● ACTIVITY 1:
In the forum thread about the strained marriage, answer these questions:
(a) What has the wife stopped wearing?
(b) Which room has the first poster moved out of?
(c) Over what sum of money does lifeistooshort say the poster chased his wife for three months?
● ACTIVITY 2:
Could you pick up the forum thread about the strained marriage where it stops and write what follows?
+++ GIVEN TEXT
Every time I try to talk to her she now says it's no longer about the money it's about the fact I never apologised and I told her to "get over it", she will then shut up shop and refuse to talk or listen in any way and will simply get very angry and verbily abusive if I try and talk, ironic considering she is angry with me about something I said! The frustrating thing is that her version of events is totally incorrect but like I said it is now set in stone, it means she is very resentful of me and is treating my like I slept with a hooker or something in that scale of betrayal. She has even stopped wearing her wedding and engagement rings. ( I think this hurt the most)

I have now moved out of the marital bedroom as I can't stand to sleep in the same room as a person who can drag out a comment requesting her to pay for an item she used into over 3 months of passive aggressive coldness. She obviously doesn't care, she would watch me jump off a cliff without saying a word to try and stop me but that is the type of person she is.

In her other relationships with friends and colleagues she normally just kicks them to the curb once she gets fed up with them but as we are married she can't really do that to me so she doesn't know what to do. 

She has said she has forgiven me but can't forget how I made her feel and that she is getting her money sorted so I "no longer use it against her". I understand that I upset her, it wasn't done deliberately or to be hurtful in any way but what has resulted from all of this is an almost total breakdown of our marriage. I doubt even if we fix the issue that we will ever be intimate or truly close ever again, even before this intimacy was initiated by me always and sex only happened about 5 times a year. It kills me thats the woman I loved has long gone and has been replaced by this stranger who no longer trusts me or wants to know me and trying to talk to her just makes things worse and worse.

I miss her


----------



## lifeistooshort (Mar 17, 2013)

Is chasing her for three months over $25 really worth it? I'll check out your other threads for more context.
_Posted via Mobile Device_


----------



## MaybeItsMe? (Oct 26, 2011)

lifeistooshort said:


> Is chasing her for three months over $25 really worth it? I'll check out your other threads for more context.
> _Posted via Mobile Device_


Hi,

Sorry what do you mean?


----------



## lifeistooshort (Mar 17, 2013)

MaybeItsMe? said:


> Hi,
> 
> Sorry what do you mean?


It just seems like no matter what your issues are pestering your wife for three months for 25 bucks is petty and ridiculous. Unless I read that wrong.

I did check out one of your other threads and I think you guys have a toxic relationship. Your wife sounds difficult but in fairness you've put her through plenty.

Both of you have a ton of resentment to overcome. .... you can try MC but it's a lot to overcome.
_Posted via Mobile Device_


----------



## MaybeItsMe? (Oct 26, 2011)

lifeistooshort said:


> It just seems like no matter what your issues are pestering your wife for three months for 25 bucks is petty and ridiculous. Unless I read that wrong.
> 
> I did check out one of your other threads and I think you guys have a toxic relationship. Your wife sounds difficult but in fairness you've put her through plenty.
> 
> ...
++++++
+++ DATA TO EXAMINE
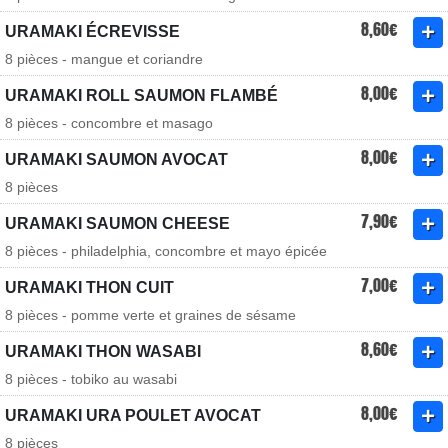
8,60€
URAMAKI ÉCREVISSE
8 pièces - mangue et coriandre
8,00€
URAMAKI ROLL SAUMON FLAMBÉ
8 pièces - concombre et masago
8,00€
URAMAKI SAUMON AVOCAT
8 pièces
7,90€
URAMAKI SAUMON CHEESE
8 pièces - philadelphia, concombre et mayo épicée
7,00€
URAMAKI THON CUIT
8 pièces - pomme verte et graines de sésame
8,60€
URAMAKI THON WASABI
8 pièces - tobiko au wasabi
8,00€
URAMAKI URA POULET AVOCAT
8 pièces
++++++
● TASK RESPONSE 1:
(a) Her wedding and engagement rings.
(b) The marital bedroom.
(c) $25.

● TASK RESPONSE 2:
Yes you are reading it wrong, I don't care about the $25 anymore, I asked her to pay and she went up the wall, she is still upset I asked her to pay for it (she never did anyway!) After 3 months she still can't forget that I asked her to pay $25. It's so bad she no longer wears her wedding rings.

Basically....my wife used something, I asked her to replace it. She has been resentful and upset about that for 3 months to the point that she no longer wears her wedding rings and I am sleeping in a separate bedroom. I find it crazy and as understanding as I am trying to be I can't wrap my head around it.

She will not go to mc, she left me waiting in mc once and never showed up.

What have I put her through exactly?


----------



## SlowlyGoingCrazy (Jun 2, 2011)

What was the $25 for? She thinks there have been issues before where you "used money against her" right or wrong that seems to be where her anger is. The $25 itself was just the tip of the iceberg and not the actual issue. Usually when there is a fight over something small it's really a bigger issue.

I'd be careful about chalking everything up to BPD without a therapist to back that up. If it's not, you're dismissing her. If it is, it's not something you can fix or manage. You'll end up treating her like a child and not a partner.


----------



## MaybeItsMe? (Oct 26, 2011)

I have never used money against her, I have had to bail her out a few times and she hates the fact I had to do it. I love her and would never deliberately use money against her, why would anyone do anything like that to someone they love? She just likes to think she is independent but due to her inability to regulate her spending she needs me to support her. She resents me for that but what can I do? She treats me like a personification of her money problems despite the fact that I am the only one who helps.

If she isn't BPD then I don't know what is going on, but as she refuses to come to any form of MC with me I will never really know. You are correct though I shouldn't really assume she is BPD but if she isn't then she is just a selfish, self centred, difficult, argumentative, stubborn, childish and paranoid person who twists reality into what she wants it to be and pushes her own faults onto other people while blaming them for it.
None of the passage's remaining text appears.